We also learn that “Z” isn’t a Red Flag contact. It’s her young daughter Zoe, who has inherited Skylar’s Alpha gene and is already a super math genius. It was Zoe who invented the uncrackable encryption formula. Skylar has been hiding her because she doesn’t want the government to study her like a lab rat or exploit her abilities. Eventually, Rosen sympathizes with Skylar and helps her to slip away from the DOD and NSA again. In return, she has to hand BOB over to him. Rather than turn it in to his bosses, he smashes the thing and throws it away.

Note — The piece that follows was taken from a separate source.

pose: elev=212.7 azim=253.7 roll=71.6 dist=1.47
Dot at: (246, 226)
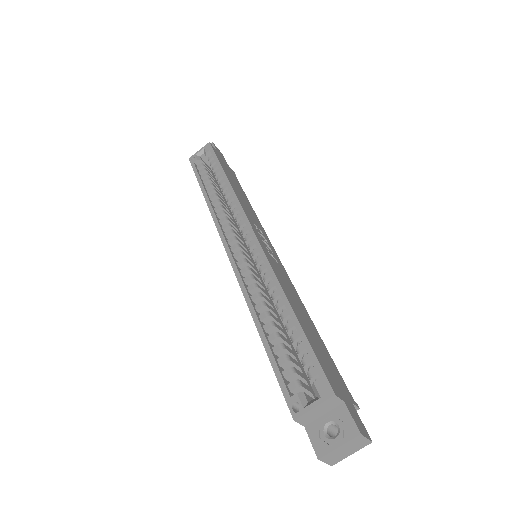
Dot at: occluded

The Zoe storyline ties in with a side story in which Bill’s wife has been pressuring him about her desire to have a baby. (Really? The woman looks like she’s already past her childbearing years.) He’s been hesitating because he doesn’t want to pass his Alpha-ness (which he still hasn’t told his wife about) onto a child. In the end, he changes his mind. I guess that Skylar has convinced him that making a new Alpha baby isn’t necessarily a bad thing. Or something. His change of heart here doesn’t make a lot of sense to me.
The other big side story this week has Gary’s mother calling him in sick and forcing him to stay home. She doesn’t feel that he’s safe and doesn’t want him to work for the government anymore. An obstinate Gary sneaks out of the house and helps on Rosen’s mission anyway. He then stands up to his overprotective mother and tells her that he likes being a secret agent, he’s happy at his job, and he needs to make his own decisions. I kind of feel like we’ve already been through this routine before.
‘Catch and Release’ is a decent episode, better than the last couple but not as good as the season’s first few. It runs out of steam a bit before it’s over, and ends on a super-cheesy VFX shot of one of Skylar’s flying robo-bugs, which are a dumb conceit that serve no purpose in the episode at all.